--- Gezeigter Auszug ---
Hamburg. Violinistin kontert dem NDR-Sinfonieorchester mit Stücken von Glanert, Hillborg und Ligeti. Dabei gab es auch Anspielungen auf Hitler.
Bedrohlich klingt das Orchestertutti. Paukengrummeln unterlegt ein nervenzerfetzendes Crescendo, die Holzbläser mit dem Piccolo an der Spitze schleudern einen gezackten Rhythmus ins – Nichts. Oder ins Fast-Nichts. Ein hoher, hauchfeiner Ton ist im Raum zurückgeblieben. Der kommt von der Geigerin Midori. Ihre Guarneri seufzt leise, resigniert, zeit- und weltentrückt. Doch sogleich fallen Pauken, Fagotte und Streicher des NDR Elbphilharmonie Orchesters über die Solostimme her, begraben sie unter sich, der nächste Tutti-Höhepunkt schwingt sich auf.
Detlev Glanert hat für Midori sein zweites Violinkonzert „An die unsterbliche Geliebte“ geschrieben. Der Titel ist von einem Brief Ludwig van Beethovens entlehnt, den der Komponist zwar nie abgeschickt hat, der aber Weltruhm erlangte – um so mehr, als die Adressatin nie zweifelsfrei bestimmt werden konnte. Vier Orchester haben Glanerts neues Werk in Auftrag gegeben; die Uraufführung war Anfang November in Edinburgh. An diesem Abend im Großen Saal der Elbphilharmonie erlebt es unter der Leitung des charismatischen, überaus souverän dirigierenden Brad Lubman seine deutsche Erstaufführung.
--- Einträge zur Aufgabe ---
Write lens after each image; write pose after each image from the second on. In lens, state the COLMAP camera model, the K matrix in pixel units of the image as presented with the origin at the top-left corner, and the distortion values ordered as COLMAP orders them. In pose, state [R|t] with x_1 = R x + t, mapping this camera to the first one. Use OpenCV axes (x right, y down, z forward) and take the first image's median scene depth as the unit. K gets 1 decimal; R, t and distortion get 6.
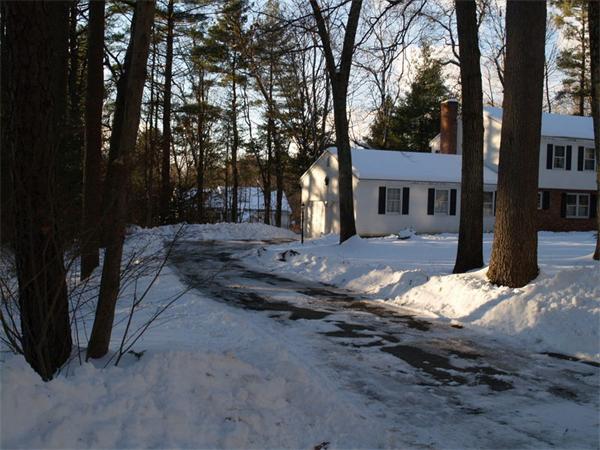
lens RADIAL K [[482.2, 0, 300.0], [0, 482.2, 225.0], [0, 0, 1]] dist [-0.006668, -0.000311]
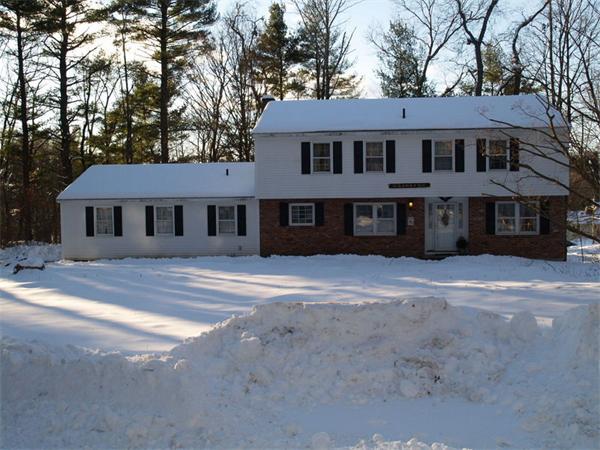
lens RADIAL K [[482.2, 0, 300.0], [0, 482.2, 225.0], [0, 0, 1]] dist [-0.006668, -0.000311]
pose [[0.929900, -0.032320, -0.366390, 0.781857], [0.014325, 0.998558, -0.051728, 0.007456], [0.367534, 0.042853, 0.929022, 0.266948]]
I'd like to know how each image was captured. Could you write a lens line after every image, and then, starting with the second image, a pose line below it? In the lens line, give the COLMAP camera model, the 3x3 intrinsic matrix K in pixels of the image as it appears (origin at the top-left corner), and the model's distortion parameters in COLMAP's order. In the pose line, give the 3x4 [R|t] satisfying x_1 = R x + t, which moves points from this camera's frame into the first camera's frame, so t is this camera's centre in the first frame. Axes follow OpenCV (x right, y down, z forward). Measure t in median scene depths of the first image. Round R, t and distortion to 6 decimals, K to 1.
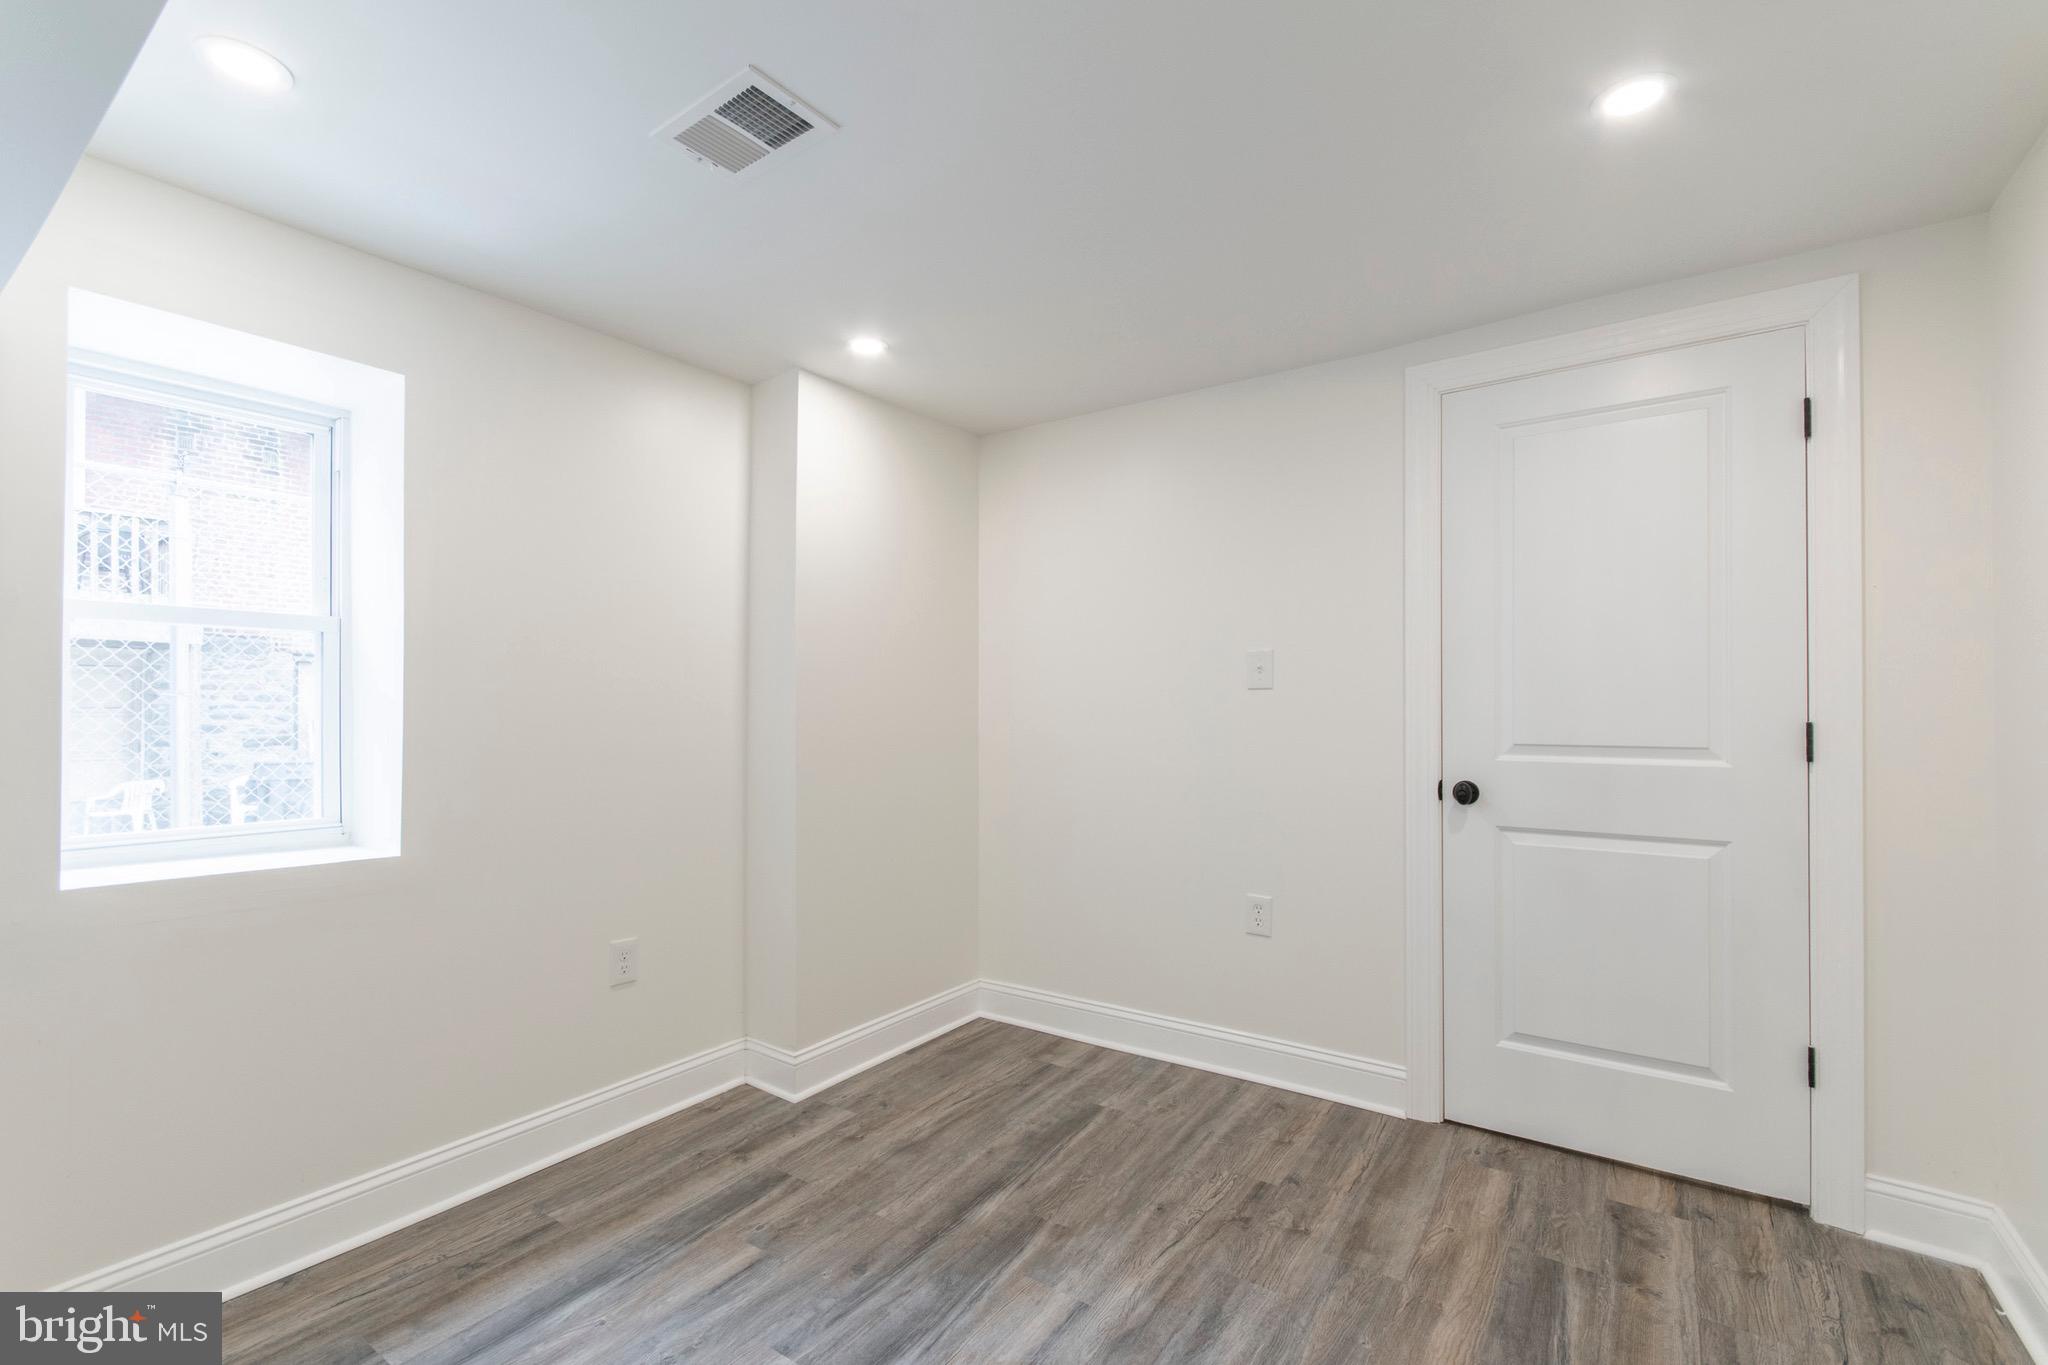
---
## Aufgabe 1
Ersetze in allen Einträgen oben „image“ durch „photo“ und gib die Einträge sonst unverändert wieder. Die Bilder sollen in deiner Antwort fehlen.
## Aufgabe 2
Erweitere die Konzertbesprechung über Midoris Auftritt mit dem NDR Elbphilharmonie Orchester um eine Fortsetzung, die an ihren letzten Satz anschließt.

## Schriftliche Antwort 1
Write lens after each photo; write pose after each photo from the second on. In lens, state the COLMAP camera model, the K matrix in pixel units of the photo as presented with the origin at the top-left corner, and the distortion values ordered as COLMAP orders them. In pose, state [R|t] with x_1 = R x + t, mapping this camera to the first one. Use OpenCV axes (x right, y down, z forward) and take the first photo's median scene depth as the unit. K gets 1 decimal; R, t and distortion get 6.
lens RADIAL K [[482.2, 0, 300.0], [0, 482.2, 225.0], [0, 0, 1]] dist [-0.006668, -0.000311]
lens RADIAL K [[482.2, 0, 300.0], [0, 482.2, 225.0], [0, 0, 1]] dist [-0.006668, -0.000311]
pose [[0.929900, -0.032320, -0.366390, 0.781857], [0.014325, 0.998558, -0.051728, 0.007456], [0.367534, 0.042853, 0.929022, 0.266948]]
I'd like to know how each photo was captured. Could you write a lens line after every photo, and then, starting with the second photo, a pose line below it? In the lens line, give the COLMAP camera model, the 3x3 intrinsic matrix K in pixels of the photo as it appears (origin at the top-left corner), and the model's distortion parameters in COLMAP's order. In the pose line, give the 3x4 [R|t] satisfying x_1 = R x + t, which moves points from this camera's frame into the first camera's frame, so t is this camera's centre in the first frame. Axes follow OpenCV (x right, y down, z forward). Measure t in median scene depths of the first photo. Round R, t and distortion to 6 decimals, K to 1.

## Schriftliche Antwort 2
Midori in der Elbphilharmonie: Grenzen des technisch Machbaren verschoben
Welche Chance hat nun eine einzelne Geige gegen die Übermacht eines riesigen Sinfonieorchesters? Mit der dialogischen Struktur des Konzerts stellt sich Glanert in eine Tradition: Zwischen Mitte der 1930er- und Mitte der 1940er-Jahre, während Deutschland sich anschickte, das alte Europa in Schutt und Asche zu legen, entstanden aus der Feder führender Komponisten rund zehn Violinkonzerte. Fast scheint es, als wäre die Gegenüberstellung eines einzelnen kleinen Instruments und eines großen Orchesters den Komponisten als Sinnbild für das Ausgeliefertsein des Individuums erschienen, wie es das Leben damals bestimmte – ob in Deutschland oder in der Emigration.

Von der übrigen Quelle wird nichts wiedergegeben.